This very fine devotional votive plaque or tsa-tsa was made by pressing clay into a metal reverse-mould after which it was fired. It shows the deity Manjushri, the embodiment of infinite wisdom. His double-edged sword cuts through obscuring layers of misconception and ignorance. He holds n his left hand a sutra text. A lotus stem and flower rises from his left side.
Manjushri’s mantra ‘ Om ah ra pa tsa nia dhi’ appears in Tibetan lantsa script on his right side.

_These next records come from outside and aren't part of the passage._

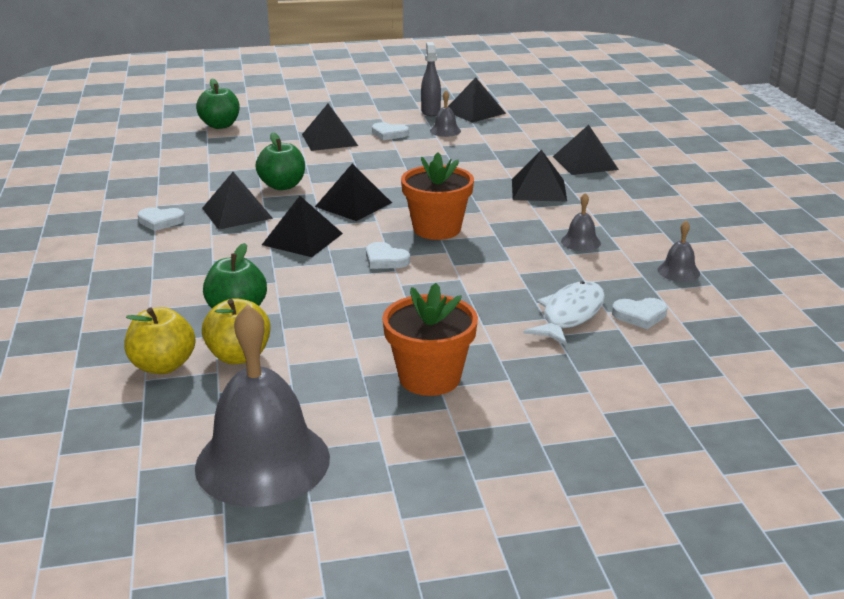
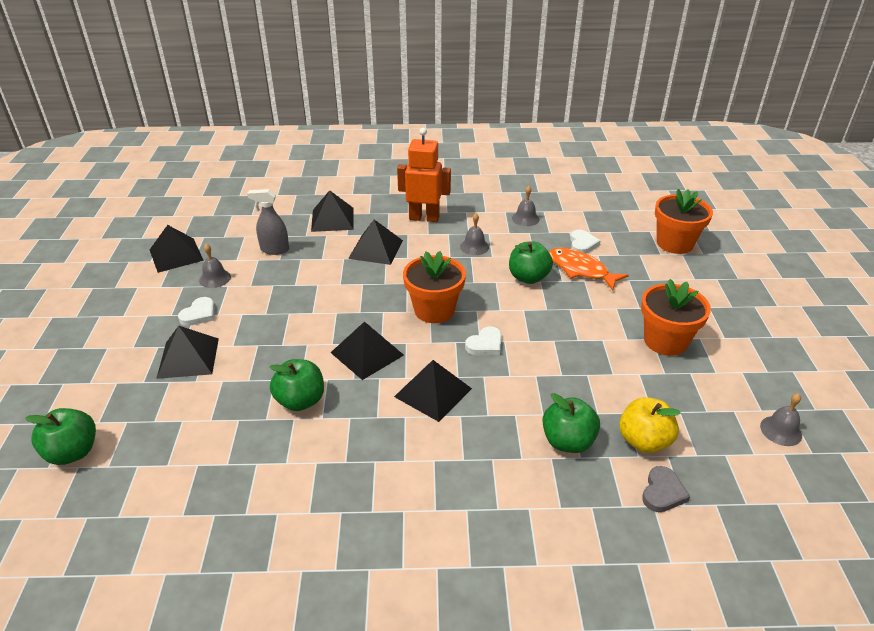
camera: 80 degrees left, 10 degrees up
(160, 221) = (358, 506): white heart -> none
(163, 366) = (662, 492): yellow apple -> grey heart
(237, 213) = (358, 439): black pyramid -> none
(262, 461) = (781, 430): grey bell -> grey bell, size x0.42
(430, 112) = (155, 281): grey spray bottle -> grey spray bottle (274, 249)
(530, 279) = (528, 277): none -> green apple
(570, 315) = (581, 270): white fish -> orange fish
(626, 208) = (424, 218): none -> orange robot
(700, 398) = (675, 243): none -> orange flower pot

Such tablets were acquired by Buddhist devotees and pilgrims as acts of merit, often at religious sites, as mementos and talismanic or protective keepsakes. The plaques often were made in one location and carried by pilgrims to be left at a site in another location, perhaps in a cave or at an important shrine. According to Proser (2010, p. 167), the practice of spreading tsa-tsa offerings throughout the landscape can be likened to sowing seeds of potential spiritual merit, somewhat akin to laying out ‘fields of Buddhas’ throughout the world.
The example here is in an excellent, stable condition.
Collection of Stephen Masty (1954-2015); see here for more information on Masty.
Proser, A., (ed.), Pilgrimage and Buddhist Art, Asia Society Museum/Yale University Press, 2010.